Although the study was not set up to pinpoint exactly why this is happening, it's likely that different staffing patterns, access to procedures, and other systemic issues may explain the difference in outcomes.
"Hospitals simply don't work the same at night as they do during the day," explained study author Dr. Mary Ann Peberdy, an associate professor of internal medicine and emergency medicine at Virginia Commonwealth University in Richmond. "There is enough data out there to suggest that this may be a process issue that is at least contributing, and probably contributing substantially."
The immediate cause of poor survival on nights and weekends may be one of timing: either there is a delay getting critical procedures or a delay in diagnosing the cardiac arrest in the first place.
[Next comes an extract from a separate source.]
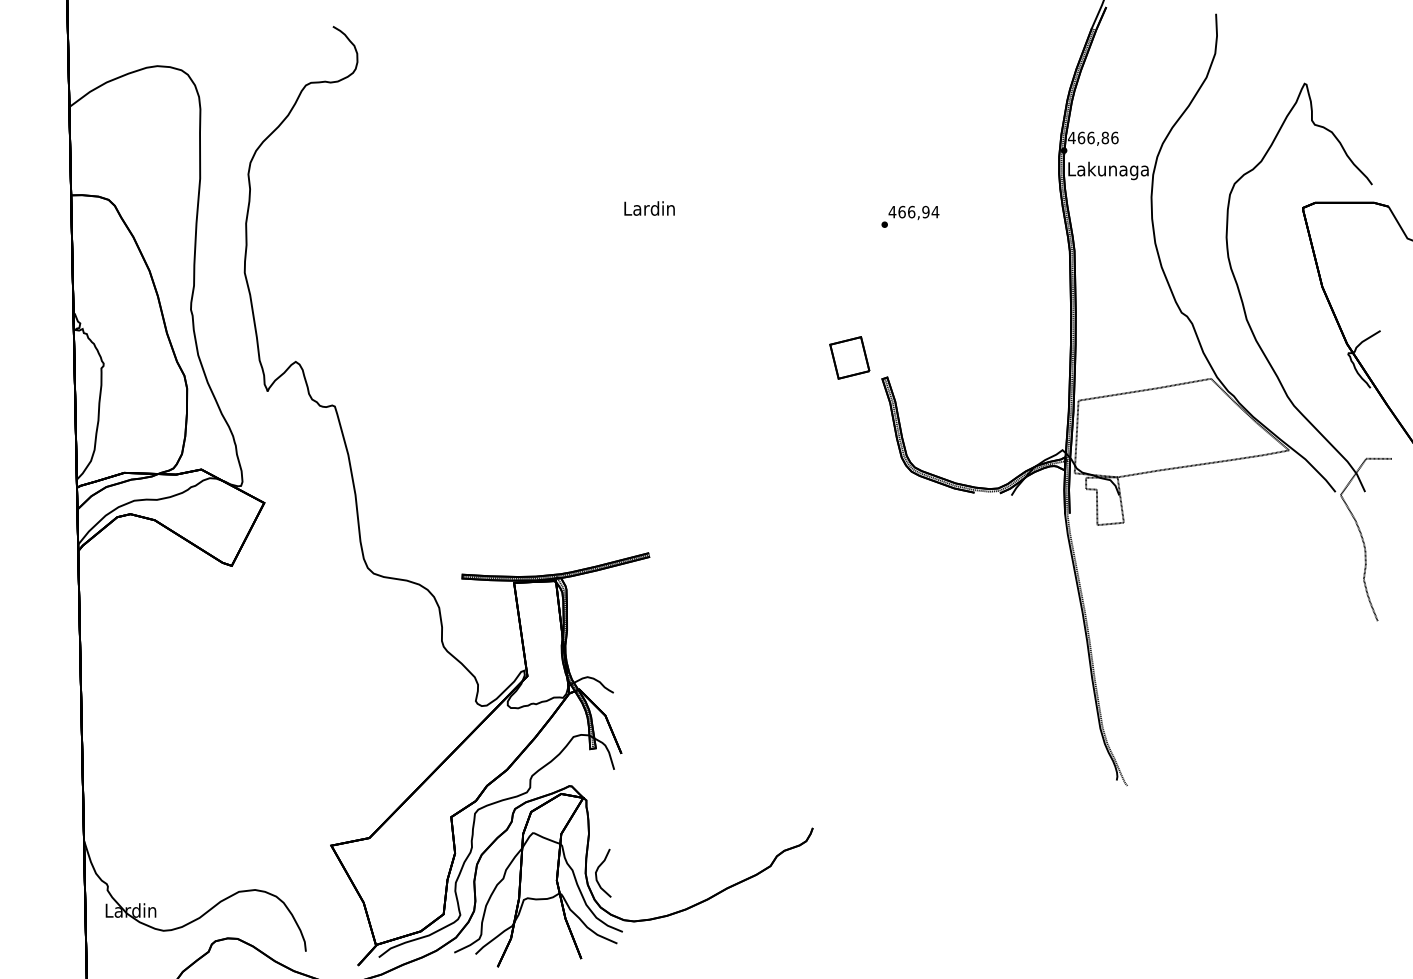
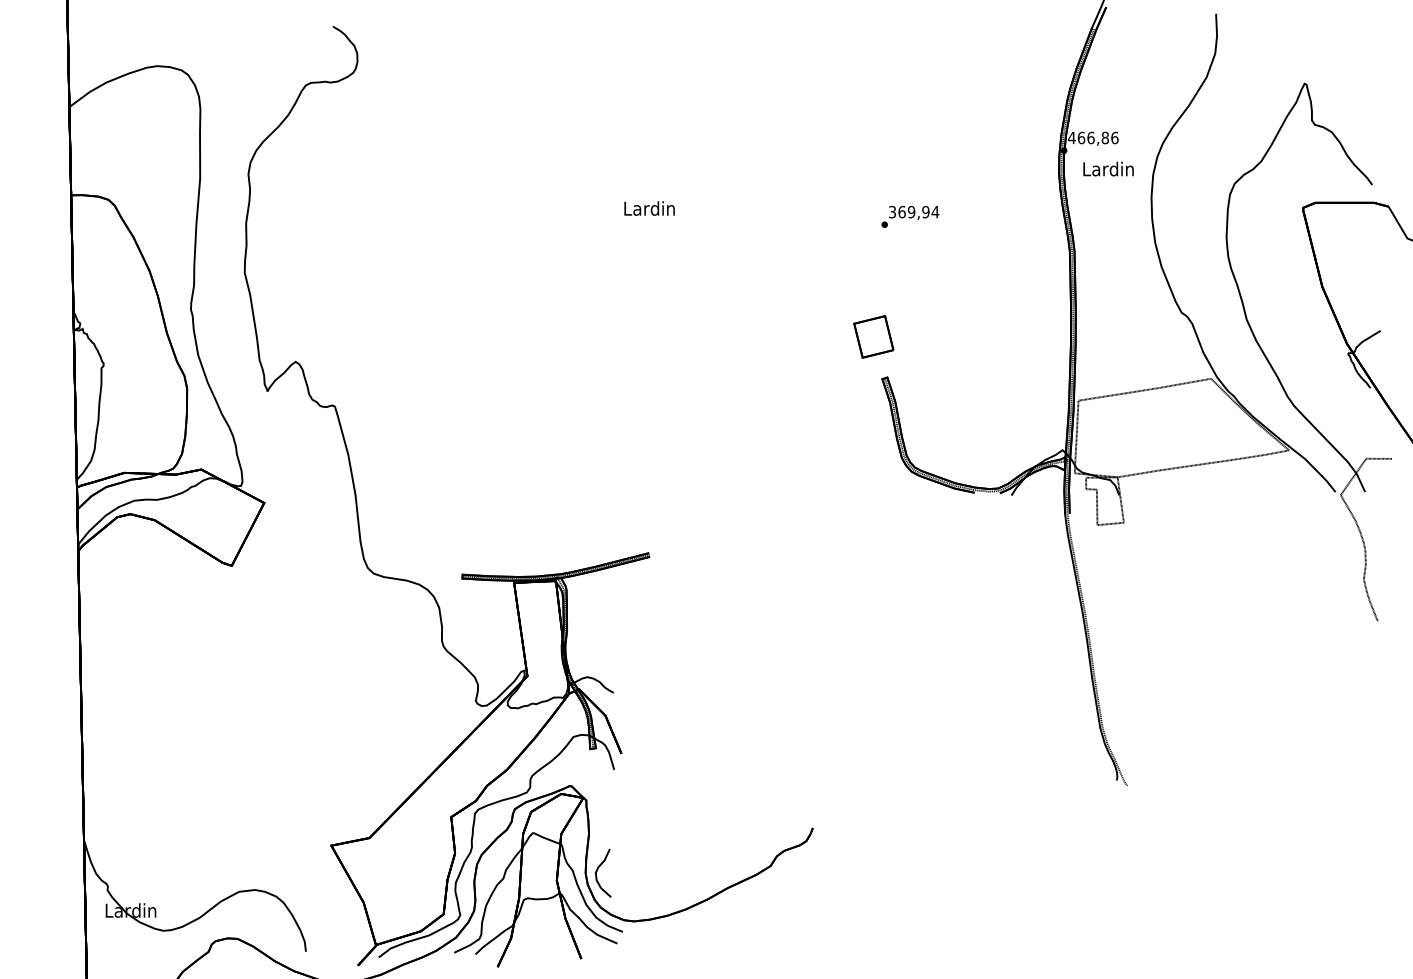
text at (1108, 170): Lakunaga -> Lardin
text at (901, 211): 466,94 -> 369,94
part at (849, 357) position: (849, 357) -> (873, 336)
"We're literally talking about a difference in seconds, which makes a significant impact," said Beth Mancini, associate dean of Undergraduate Nursing Programs at the University of Texas at Arlington. "It's time for hospitals to look critically at their processes."
Mancini is one of the "mothers" of the database used in this study, which is published in the Feb. 20 issue of the Journal of the American Medical Association.
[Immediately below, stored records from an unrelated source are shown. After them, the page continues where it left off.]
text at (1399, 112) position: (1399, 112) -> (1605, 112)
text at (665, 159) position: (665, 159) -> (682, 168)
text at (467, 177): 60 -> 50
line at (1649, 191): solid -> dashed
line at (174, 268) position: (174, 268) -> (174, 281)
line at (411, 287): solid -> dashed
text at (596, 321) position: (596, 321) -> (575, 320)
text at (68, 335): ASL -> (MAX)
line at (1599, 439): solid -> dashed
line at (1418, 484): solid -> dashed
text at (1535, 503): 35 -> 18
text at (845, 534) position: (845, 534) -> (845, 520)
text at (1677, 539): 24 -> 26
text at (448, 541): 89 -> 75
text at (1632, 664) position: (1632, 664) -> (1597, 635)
According to the Institute of Medicine, up to 98,000 preventable in-hospital deaths occur every year in the United States, and the rate of medical errors is higher at night).
Previous, smaller studies have reported that heart attacks treated on a Saturday or Sunday are more deadly than those attended to during the week. Most of those had less than 100 patients, Peberdy said.
Canadian researchers have also found that strokes treated on the weekend are deadlier than those that are treated on a weekday.
The current study, the most comprehensive of its kind, analyzed survival rates for 86,748 adults who had suffered cardiac arrest events in one of 507 hospitals participating in the American Heart Association's National Registry of Cardiopulmonary Resuscitation.
Survival was divided into hourly time segments, with day/evening specified as 7 a.m. to 10:59 p.m., night as 11 p.m. to 6:59 a.m., and weekends as 11 p.m. Friday to 6:59 a.m. Monday.
Overall survival was 14.7 percent for nights/weekends, and 19.8 percent for weekdays.
Although individuals do undergo physiological changes at different times of the day, most of these changes were ruled out by the authors. And there were no survival discrepancies in the emergency department and trauma services.
"Emergency departments are one of the only places in the hospital that are typically staffed the same 24 hours a day and also have attending senior-level physicians available 24 hours a day," Peberdy said. "[Other areas of] the hospital often have doctors-in-training who respond to the cardiac arrest. That suggests this may be a process issue."
Other process issues may also be at fault. In one hospital, Mancini said, certain doors are locked at night, taking it longer to get a patient to a defibrillator. Even physician fatigue at the end of a shift could play a role.
"This paper really needs to go to hospitals, and the people who run them," Peberdy said.